Marinheiro Só
Marisa Monte
Solidão e ancestralidade em “Marinheiro Só” de Marisa Monte
Em “Marinheiro Só”, Marisa Monte resgata elementos da tradição oral brasileira ao repetir a expressão “Marinheiro só”, que reforça o tom de cantiga popular e destaca a solidão do personagem central. O verso “Eu não sou daqui / Marinheiro só / Eu não tenho amor” expressa um sentimento de deslocamento e desapego, típico de quem vive em constante movimento, sem raízes fixas. Essa sensação de errância se conecta à tradição de canções sobre a vida no mar e à saudade de casa, temas recorrentes na cultura popular.

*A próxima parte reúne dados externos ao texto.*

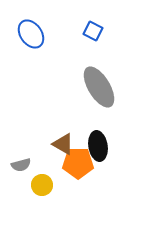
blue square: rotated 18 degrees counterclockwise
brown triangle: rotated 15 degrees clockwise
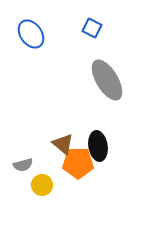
blue square: moved 1 px left, 3 px up
gray ellipse: moved 8 px right, 7 px up
brown triangle: rotated 10 degrees clockwise
gray semicircle: moved 2 px right
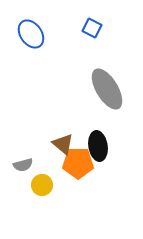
gray ellipse: moved 9 px down
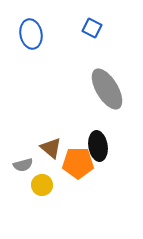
blue ellipse: rotated 24 degrees clockwise
brown triangle: moved 12 px left, 4 px down
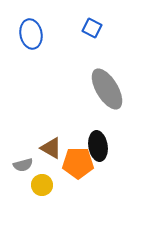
brown triangle: rotated 10 degrees counterclockwise
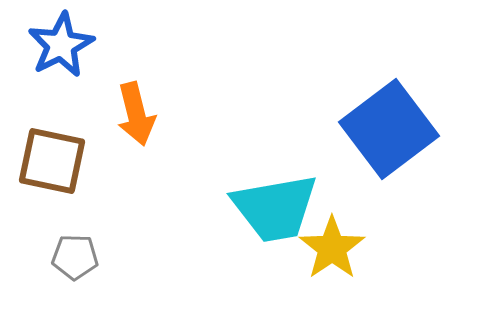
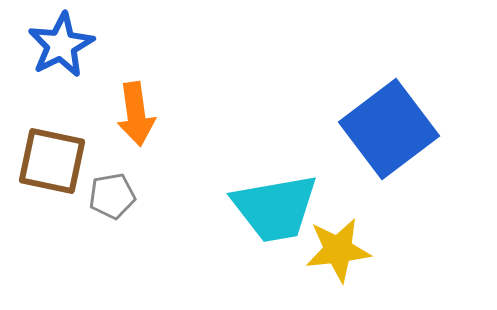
orange arrow: rotated 6 degrees clockwise
yellow star: moved 6 px right, 2 px down; rotated 28 degrees clockwise
gray pentagon: moved 37 px right, 61 px up; rotated 12 degrees counterclockwise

A referência à Bahia e a Salvador, em “Eu sou da Bahia / De São Salvador”, aproxima a música do samba de roda baiano e da cultura afro-brasileira, onde o marinheiro simboliza entidades ligadas ao mar, como Iemanjá. O trecho “Todo de branco / Com seu bonezinho” remete tanto à vestimenta tradicional dos marinheiros quanto às roupas usadas em rituais religiosos afro-brasileiros, nas quais o branco representa pureza e respeito às entidades do mar. Por fim, a pergunta “Quem te ensinou a nadar / Ou foi o tombo do navio / Ou foi o balanço do mar” funciona como uma metáfora sobre aprender com as dificuldades da vida, sugerindo que a experiência e a resiliência surgem do enfrentamento das adversidades, seja por acidente ou pela convivência com o imprevisível.
O significado desta letra foi gerado automaticamente.